You are viewing a plain text version of this content. The canonical link for it is here.
Posted to user@flink.apache.org by liu ze <li...@gmail.com> on 2019/09/04 11:30:52 UTC

flink sql row_number() over () OOM

hi,

I use the row_number() over() function to do topN, the total amount of data
is 60,000, and the state is 12G .
Finally, oom, is there any way to optimize it?

thanks

Re: flink sql row_number() over () OOM

Posted by liu ze <li...@gmail.com>.
Thank you for your reply.
This is my sql, self-join, calculate the proportion and then get top10
cumstors。
 "mytable" has only 60,000 records, after joining, the "records send" is
2,869,940 records, and is still increasing.

select * from (
select
t1.id,
    t1.month,
    t1.customer,
    t1.amount,
    t1.counts,
    t1.counts/t2.counts as countRate,
    t1.amount/t2.amount as amountRate,
    row_number() over(partition by t1.corpId, t1.month order by t1.amount
desc, t1.customer) as rn
from
(SELECT
 id,
 month,
 customer,
 sum(amount) AS amount,
 sum(counts) AS counts
  FROM
  mytable
  GROUP BY id,month,customer
)t1
 inner join
  (
   SELECT
     id,
     month,
     sum(amount) AS amount,
     sum(counts) AS counts
      FROM
   mytable
      WHERE
        GROUP BY id,month
  )t2
  on t1.id =  t2.id
  and t1.month = t2.month


  )t
where rn<=10
;

On Wed, Sep 4, 2019 at 7:48 PM Wesley Peng <we...@googlemail.com>
wrote:

> Hi
>
> on 2019/9/4 19:30, liu ze wrote:
> > I use the row_number() over() function to do topN, the total amount of
> > data is 60,000, and the state is 12G .
> > Finally, oom, is there any way to optimize it?
>
> ref:
>
> https://stackoverflow.com/questions/50812837/flink-taskmanager-out-of-memory-and-memory-configuration
>
> The total amount of required physical and heap memory is quite difficult
> to compute since it strongly depends on your user code, your job's
> topology and which state backend you use.
>
> As a rule of thumb, if you experience OOM and are still using the
> FileSystemStateBackend or the MemoryStateBackend, then you should switch
> to RocksDBStateBackend, because it can gracefully spill to disk if the
> state grows too big.
>
> If you are still experiencing OOM exceptions as you have described, then
> you should check your user code whether it keeps references to state
> objects or generates in some other way large objects which cannot be
> garbage collected. If this is the case, then you should try to refactor
> your code to rely on Flink's state abstraction, because with RocksDB it
> can go out of core.
>
> RocksDB itself needs native memory which adds to Flink's memory
> footprint. This depends on the block cache size, indexes, bloom filters
> and memtables. You can find out more about these things and how to
> configure them here.
>
> Last but not least, you should not activate
> taskmanager.memory.preallocate when running streaming jobs, because
> streaming jobs currently don't use managed memory. Thus, by activating
> preallocation, you would allocate memory for Flink's managed memory
> which is reduces the available heap space.
>

Re: flink sql row_number() over () OOM

Posted by Wesley Peng <we...@googlemail.com>.
Hi

on 2019/9/4 19:30, liu ze wrote:
> I use the row_number() over() function to do topN, the total amount of 
> data is 60,000, and the state is 12G .
> Finally, oom, is there any way to optimize it?

ref: 
https://stackoverflow.com/questions/50812837/flink-taskmanager-out-of-memory-and-memory-configuration

The total amount of required physical and heap memory is quite difficult 
to compute since it strongly depends on your user code, your job's 
topology and which state backend you use.
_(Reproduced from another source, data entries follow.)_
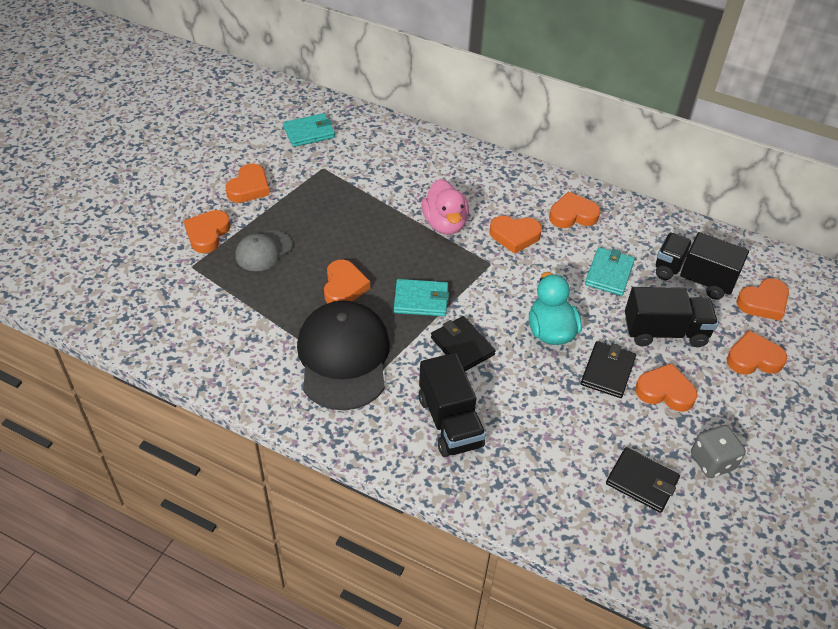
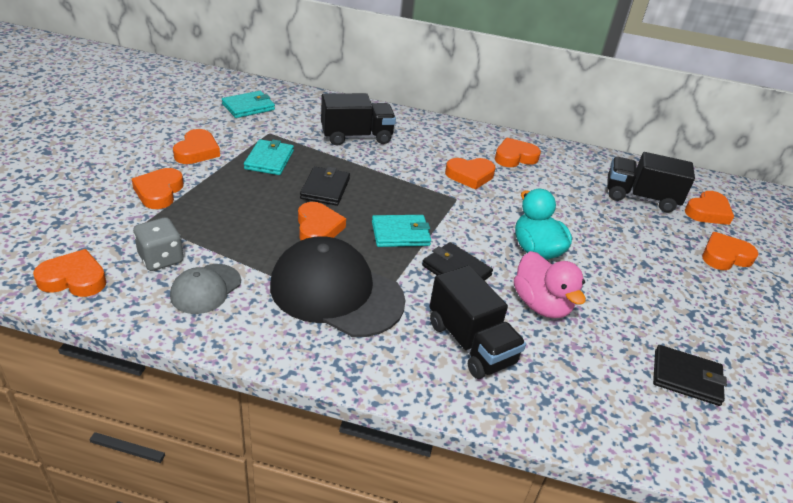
camera: 15 degrees left, 10 degrees down
grey cap [235,230,292,271] -> grey cap moved to [170,264,241,314]
black cap [297,300,390,410] -> black cap turned 45 degrees counterclockwise [270,236,405,337]
pink duck [422,179,469,234] -> pink duck moved to [514,251,586,318]
black wallet [581,341,636,398] -> black wallet moved to [300,166,350,206]
turquoise wallet [585,247,635,296] -> turquoise wallet moved to [244,139,294,175]
black truck [625,287,718,347] -> black truck moved to [321,93,396,146]
orange heart [635,363,698,412] -> orange heart moved to [33,249,106,297]
grey dice [691,425,746,478] -> grey dice moved to [133,217,184,271]

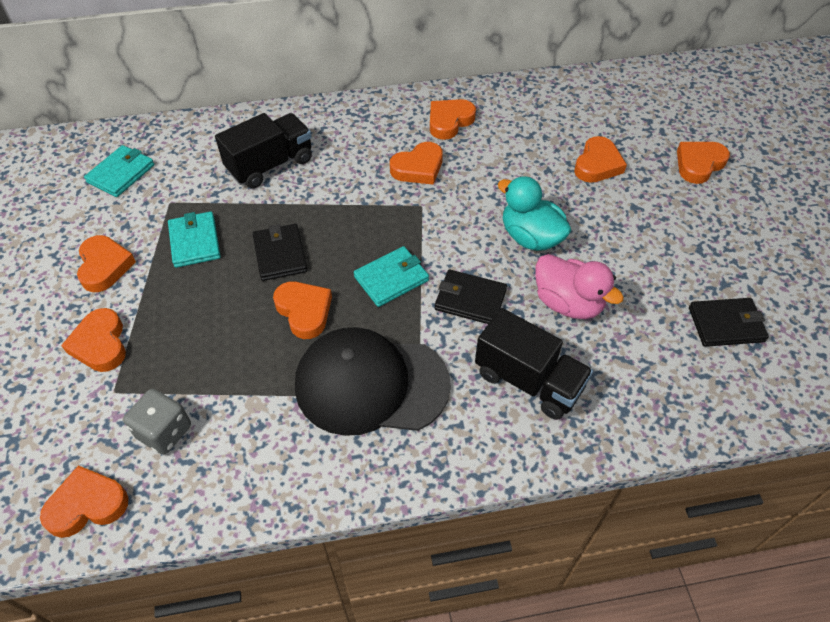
camera: 20 degrees left, 15 degrees up
grey cap [170,264,241,314] -> none
black truck [607,152,695,213] -> none
orange heart [685,191,734,225] -> orange heart moved to [574,136,627,183]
As a rule of thumb, if you experience OOM and are still using the 
FileSystemStateBackend or the MemoryStateBackend, then you should switch 
to RocksDBStateBackend, because it can gracefully spill to disk if the 
state grows too big.

If you are still experiencing OOM exceptions as you have described, then 
you should check your user code whether it keeps references to state 
objects or generates in some other way large objects which cannot be 
garbage collected. If this is the case, then you should try to refactor 
your code to rely on Flink's state abstraction, because with RocksDB it 
can go out of core.

RocksDB itself needs native memory which adds to Flink's memory 
footprint. This depends on the block cache size, indexes, bloom filters 
and memtables. You can find out more about these things and how to 
configure them here.

Last but not least, you should not activate 
taskmanager.memory.preallocate when running streaming jobs, because 
streaming jobs currently don't use managed memory. Thus, by activating 
preallocation, you would allocate memory for Flink's managed memory 
which is reduces the available heap space.